# [TO DO]
Whenever a line in the entries below contains the string "Assembly", copy that line.

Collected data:
• • • •

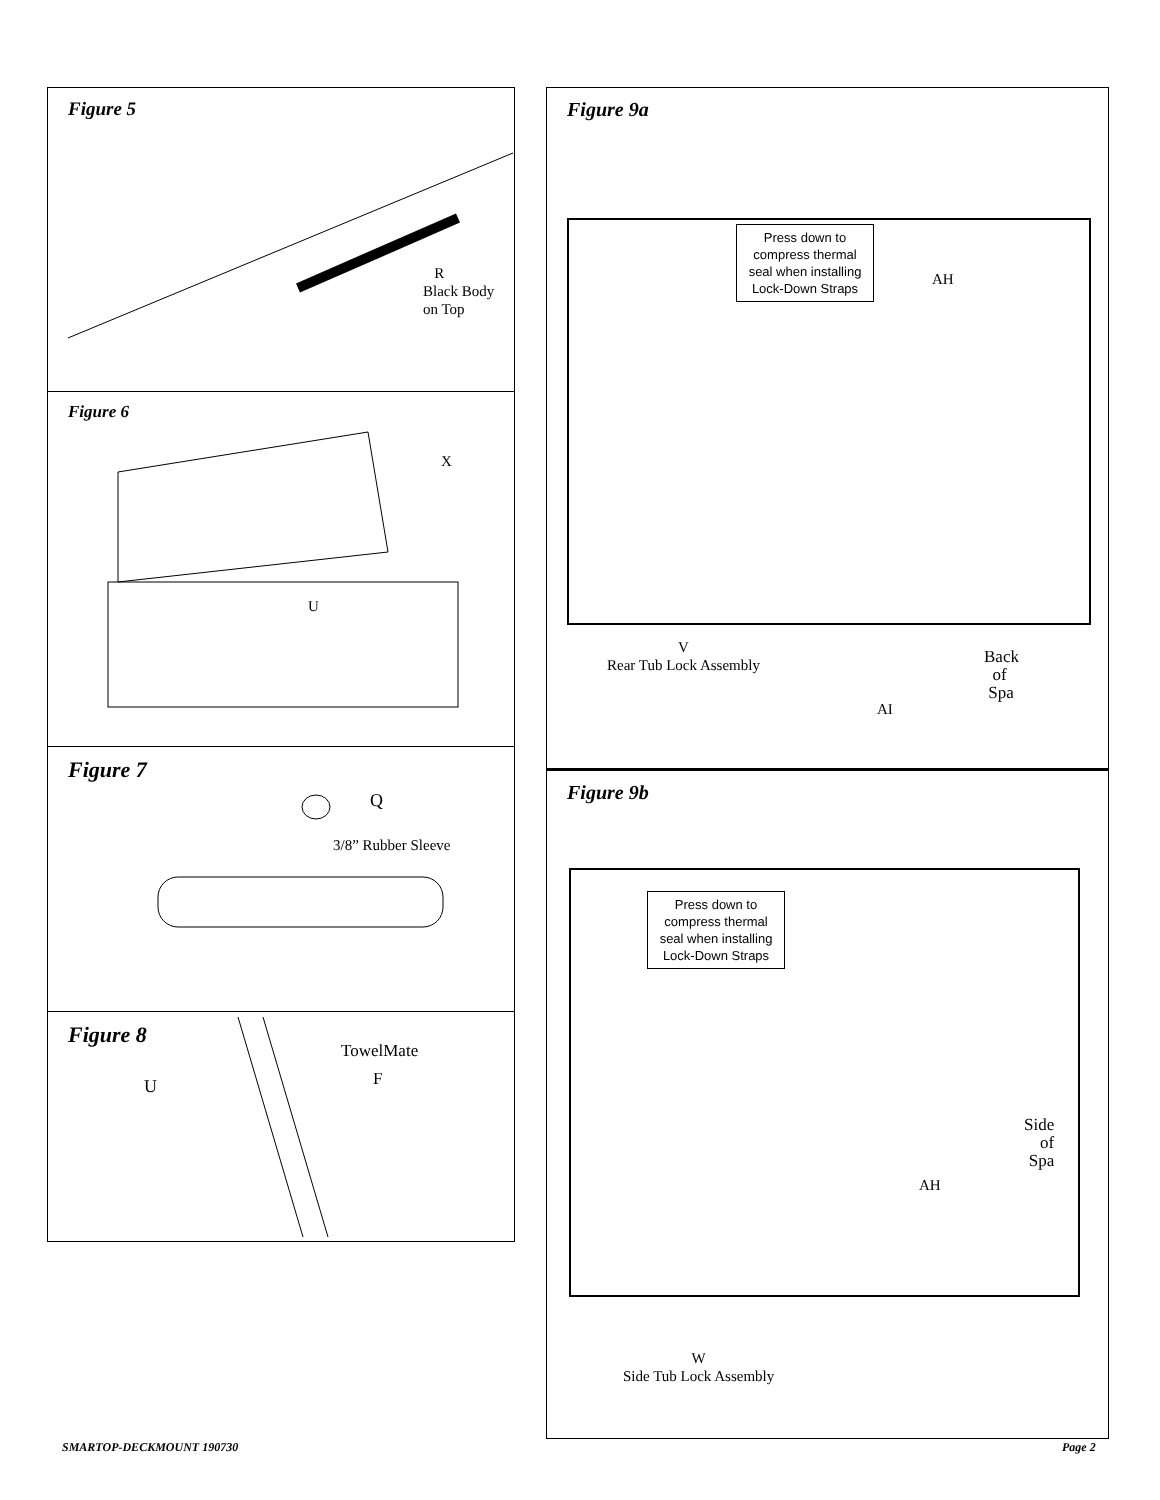Figure 5
R
Black Body
on Top
Figure 6
X
U
Figure 7
Q
3/8” Rubber Sleeve
Figure 8
U
TowelMate
F
Figure 9a
Press down to compress thermal seal when installing Lock-Down Straps
AH
V
Rear Tub Lock Assembly
Back
of
Spa
AI
Figure 9b
Press down to compress thermal seal when installing Lock-Down Straps
Side
of
Spa
AH
W
Side Tub Lock Assembly
SMARTOP-DECKMOUNT 190730 Page 2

• • • •

# [SOLUTION TO THIS PROBLEM]
Rear Tub Lock Assembly
Side Tub Lock Assembly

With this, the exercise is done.